= A5/2 =

Stream cipher

A5/2 is a stream cipher used to provide voice privacy in the GSM cellular telephone protocol. It was designed in 1992-1993 (finished March 1993) as a replacement for the relatively stronger (but still weak) A5/1, to allow the GSM standard to be exported to countries "with restrictions on the import of products with cryptographic security features".

The cipher is based on a combination of four linear-feedback shift registers with irregular clocking and a non-linear combiner.

In 1999, Ian Goldberg and David A. Wagner cryptanalyzed A5/2 in the same month it was reverse engineered, and showed that it was extremely weak – so much so that low end equipment can probably break it in real time.

In 2003, Elad Barkan, Eli Biham and Nathan Keller presented a ciphertext-only attack based on the error correcting codes used in GSM communication. They also demonstrated a vulnerability in the GSM protocols that allows a man-in-the-middle attack to work whenever the mobile phone supports A5/2, regardless of whether it was actually being used.
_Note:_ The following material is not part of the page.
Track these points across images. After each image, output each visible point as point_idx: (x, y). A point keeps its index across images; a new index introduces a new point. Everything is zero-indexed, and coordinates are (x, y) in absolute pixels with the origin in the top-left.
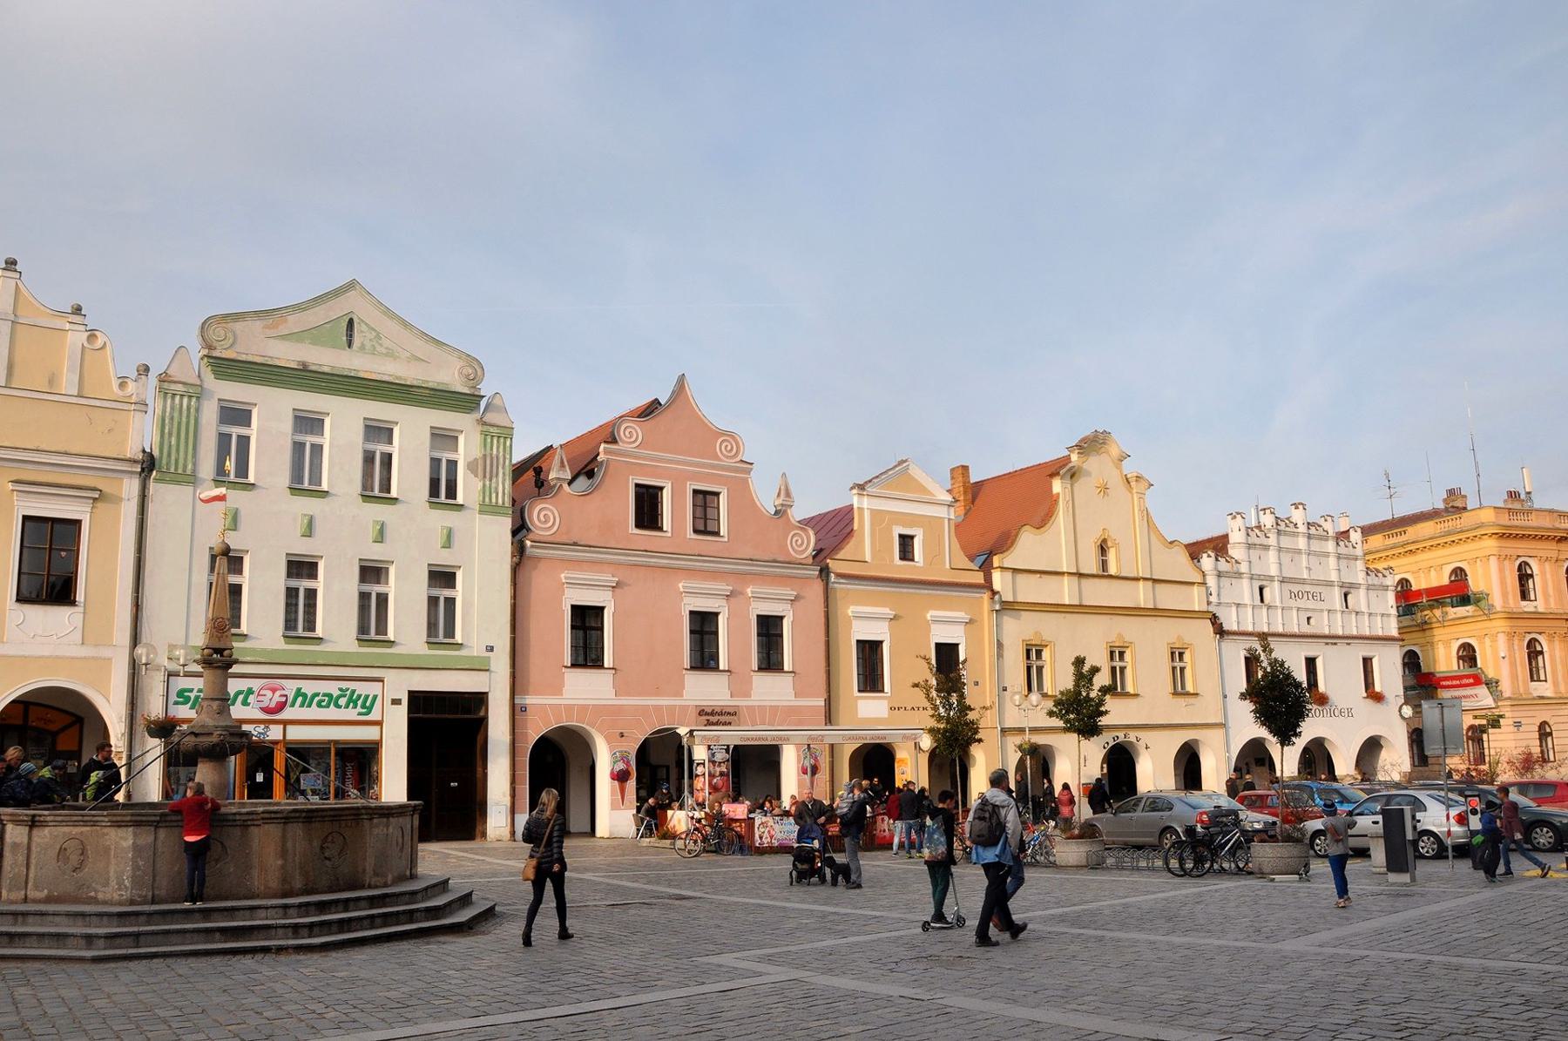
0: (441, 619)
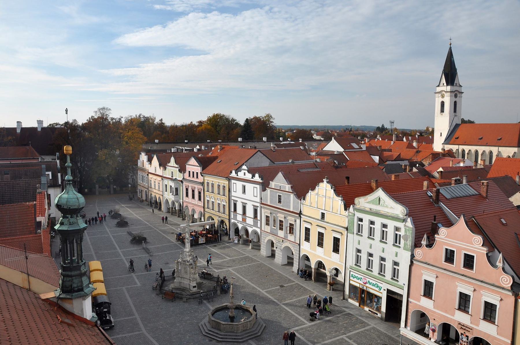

Since July 1, 2006, the GSMA (GSM Association) mandated that GSM Mobile Phones will not support the A5/2 Cipher any longer, due to its weakness, and the fact that A5/1 is deemed mandatory by the 3GPP association. In July 2007, the 3GPP has approved a change request to prohibit the implementation of A5/2 in any new mobile phones, stating: "It is mandatory for A5/1 and non encrypted mode to be implemented in mobile stations. It is prohibited to implement A5/2 in mobile stations." If the network does not support A5/1 then an unencrypted connection can be used.